Three steps to save corals

Saving the gorgonians is not only saving a species. According to the scientists who are leading this program, these corals they are like the trees of a forest. The branches of it protect the larvae of emblematic species such as sea bream, sea bass and seahorses from the Mediterranean. The loss of these marine forests could also jeopardize the survival of many other animals that inhabit Barcelona’s waters. For this reason, as explained by the promoters of the ‘Gorgonia Barcelona’ project in a conversation with El Periódico, from the Prensa Ibérica group, the objective of this program is, in reality, to rehabilitate battered marine ecosystems from the city.

The plan, designed by a team of experts, will be rolled out in three phases. In the first, which has already started, there will be monthly dives towards the areas where these coral species live (about twenty meters deep from the coast). During this stage, scientists from the Institute of Marine Sciences and divers from the Catalan Federation of Underwater Activities will collect healthy ‘cuttings’ of orange gorgonians (‘Leptogorgia sarmentosa’): the species that, against all odds, is surviving well in the waters of Barcelona.

In the second phase, the marine biologists of the team will plant the gorgonians in experimental aquariums and care for them for three to five weeks. During this stage, it is also planned to launch a campaign so that companies in the city can visit these coral ‘nurseries’, feed the gorgonians with their own hands and learn more about their vulnerable state in nature. At the moment, there are already a hundred workers interested in participating in this initiative. “Need increase citizen awareness about the species that live in our waters because, after all, if we don’t know them it will be more difficult to understand the need to care for them and protect the environment in which they live”, explain Cristina Arenas and María Coll, founders of ‘Belong to Sea’ and promoters of this initiative.
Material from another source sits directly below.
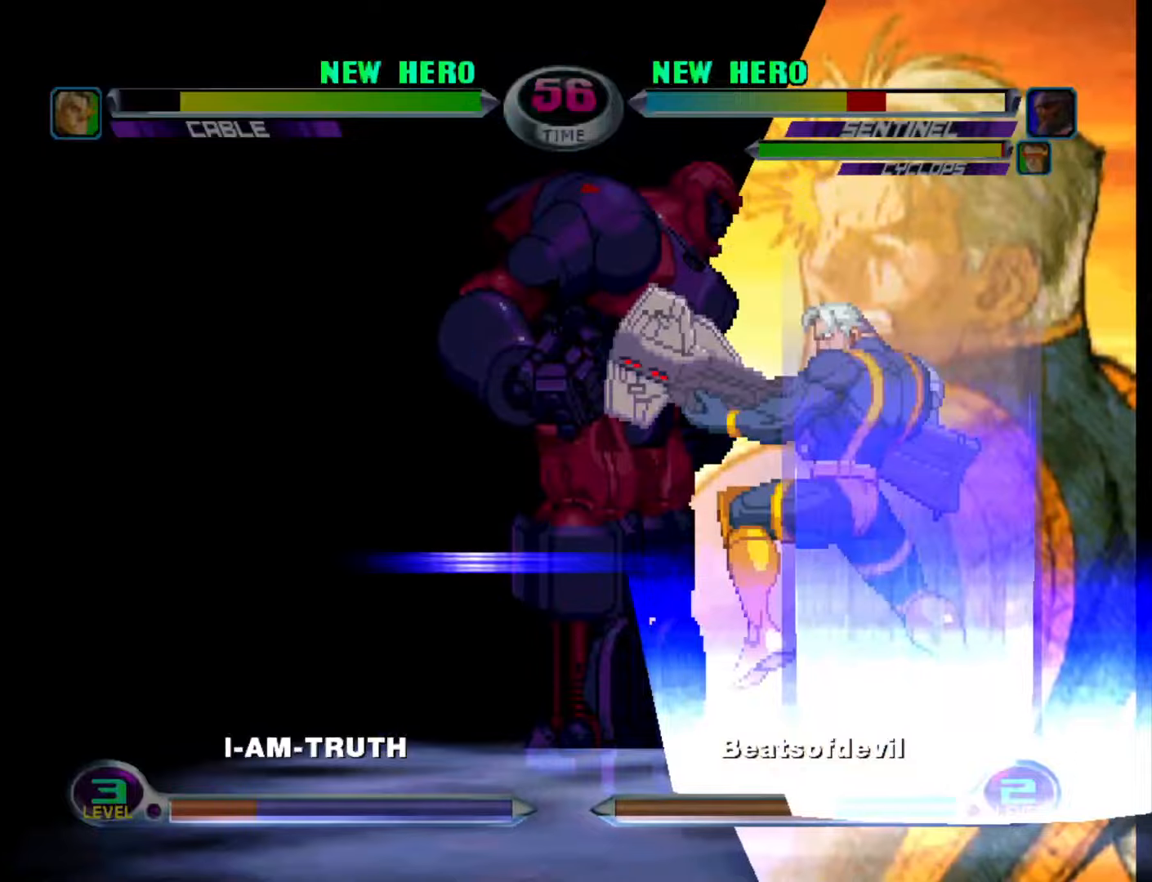
{"buttons": [], "left_stick": "down-left", "events": [[67, "R2", "down"], [117, "R2", "up"], [183, "R2", "down"], [233, "R2", "up"], [300, "R2", "down"], [367, "R2", "up"], [433, "R2", "down"], [500, "R2", "up"]]}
Cristina Arenas and Maria Coll, founders of ‘Belong to sea’, feed the colonies of orange gorgonians in the laboratory. | Georgina Roig

The third phase of this project foresees return the orange gorgonians to the waters of the Mediterranean. To do this, a team of experts will carefully transport these coral colonies to the sea and plant them back in their natural habitat. From there, a monitoring program will also be initiated to ensure that these species thrive properly in Barcelona’s waters. “The strong point of this project is that it goes far beyond the scientific. We are facing a citizen science initiative in which everyone, from researchers to companies and volunteers, contributes our grain of sand to save this species,” explains Gili enthusiastically. while observing one of the aquariums in which the first colonies of gorgonians are being cultivated.